Before and after surgery, the researchers monitored brain activity in the mice. They found hyperactivity in S1 pyramidal neurons (PNs) during wakefulness and during nonrapid eye movement (NREM) sleep, but not during rapid eye movement (REM) sleep. This hyperactivity was more pronounced during NREM sleep than during periods of quiet wakefulness. The hyperactivation of S1 PNs increased during the weeks following the surgery, as the pain became chronic.
Potential for Neural Pain Treatments
The findings indicate that the PB-aNB-S1 pathway during sleep is crucial for generating and maintaining chronic pain, further suggesting that timing of treatment is crucial. The team also found that inhibiting this pathway during NREM sleep, but notably not during wakefulness, corrected the neuronal hyperactivity and alleviated the pain.

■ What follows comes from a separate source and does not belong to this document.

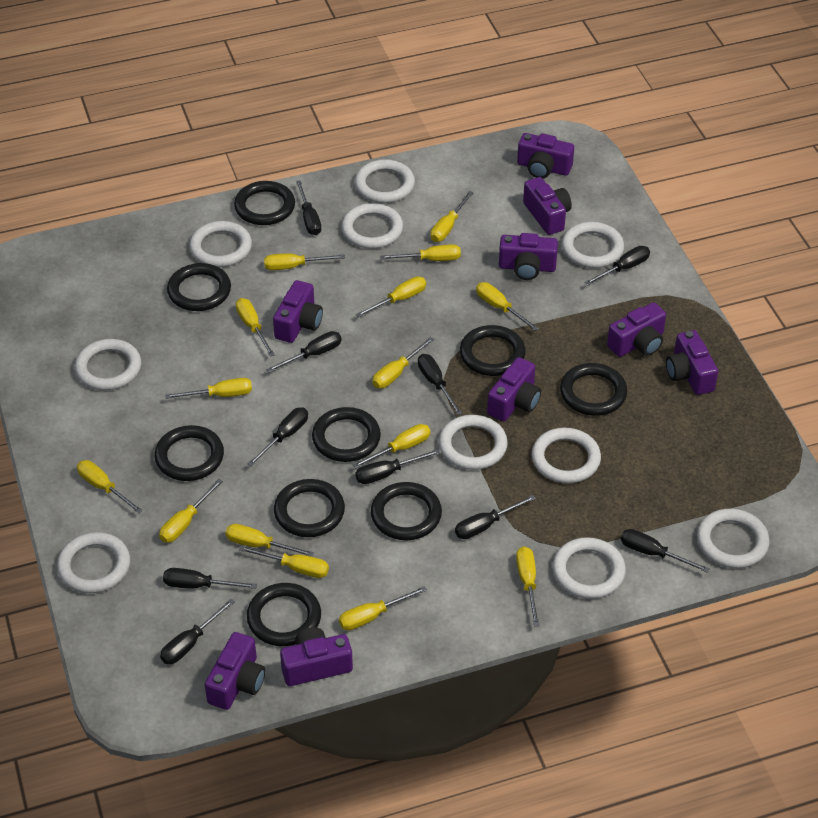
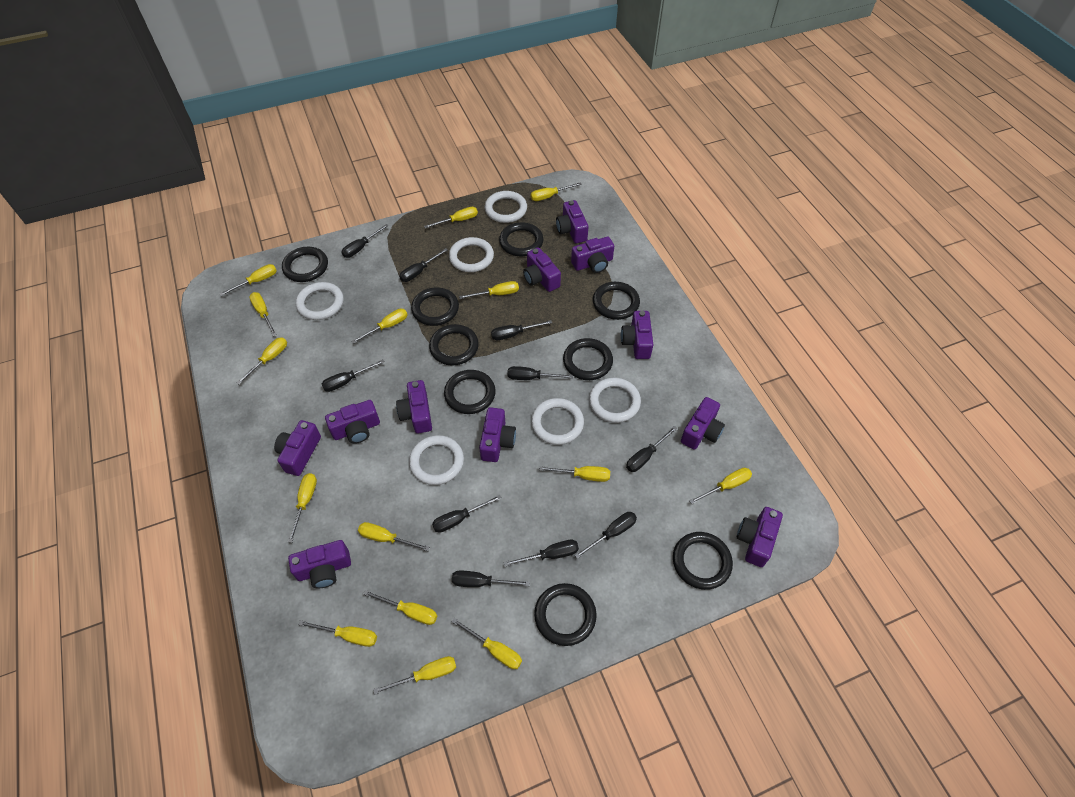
purple camera: [205,632,265,710] [273,280,323,343] [280,627,353,686] [487,357,541,421] [499,233,558,280] [517,133,574,178] [523,177,572,235] [607,302,666,357] [666,330,718,395] = 9 -> [274,420,321,476] [288,540,351,588] [325,400,380,444] [396,380,432,433] [479,407,516,462] [523,247,561,292] [556,200,588,243] [571,237,614,273] [621,311,653,359] [681,397,725,450] [737,507,783,567] = 11
white ring: [57,532,130,593] [75,339,141,390] [189,221,252,267] [341,203,403,249] [355,159,415,203] [439,415,508,470] [532,428,601,483] [553,537,626,599] [562,222,624,268] [697,509,770,568] = 10 -> [296,282,343,320] [409,435,464,485] [449,237,494,272] [485,191,527,223] [531,398,584,445] [589,378,641,423] = 6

“We find that neuronal inhibition during the rest phase or NREM sleep is maximally effective in achieving sustained pain relief, even in mice with established chronic neuropathic pain,” wrote the researchers.²
If these findings apply to humans as well as mice, inhibiting this pathway during the deep sleep phase could be an important strategy for treating chronic neuropathic pain in humans.
“However, epidemiological studies have consistently demonstrated that poor sleep quality and insufficient sleep duration are significant risk factors for the development of chronic pain in humans. It is thus possible that similar mechanisms also occur in humans.”

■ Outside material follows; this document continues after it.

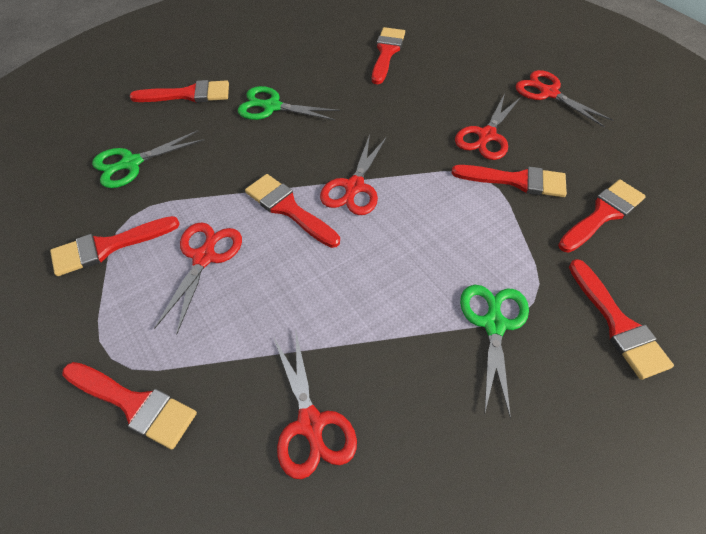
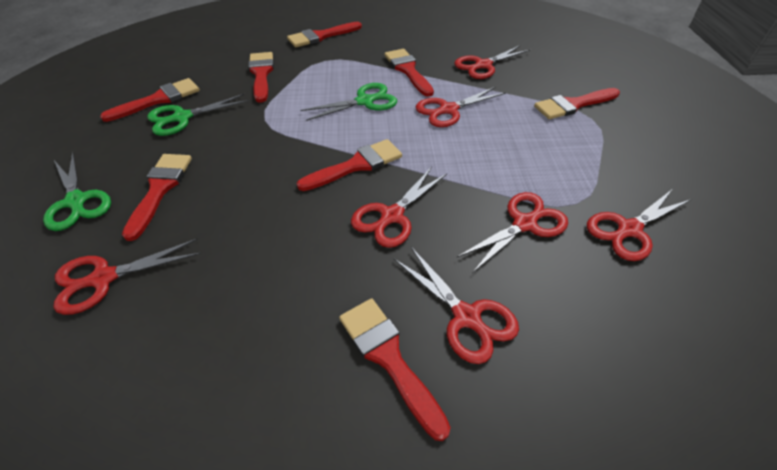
red scissors: [154,222,242,334] [273,328,357,479] [320,134,387,215] [455,93,521,160] [516,70,613,127] = 5 -> [54,238,201,315] [351,167,447,248] [394,247,519,364] [416,87,506,127] [454,45,530,79] [457,192,568,272] [587,190,691,261] = 7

While the researchers acknowledge that they do not know how neuronal activity in sleep encodes chronic pain memory in the neural network, nor whether sleep alterations contribute to this activation, their results do suggest that pain memory is encoded in the brain during sleep much the same way other memories are.
“Our studies in mice suggest that chronic pain may be consolidated during sleep,” Dr. Yang said. “They suggest that pharmacological treatment for pain may be dependent on when the drugs are administrated (sleep or awake). In addition, it might be of interest to consider manipulating the activity of specific circuits related to pain consolidation during sleep.”
- Haack M, Simpson N, Sethna N, et al. Sleep deficiency and chronic pain: potential underlying mechanisms and clinical implications. Neuropsychopharmacology. 2020;45(1):205-216. doi:10.1038/s41386-019-0439-z
- Zhou H, Li M, Zhao R, et al. A sleep-active basalocortical pathway crucial for generation and maintenance of chronic pain [published online ahead of print, 2023 Jan 23]. Nat Neurosci. 2023;10.1038/s41593-022-01250-y.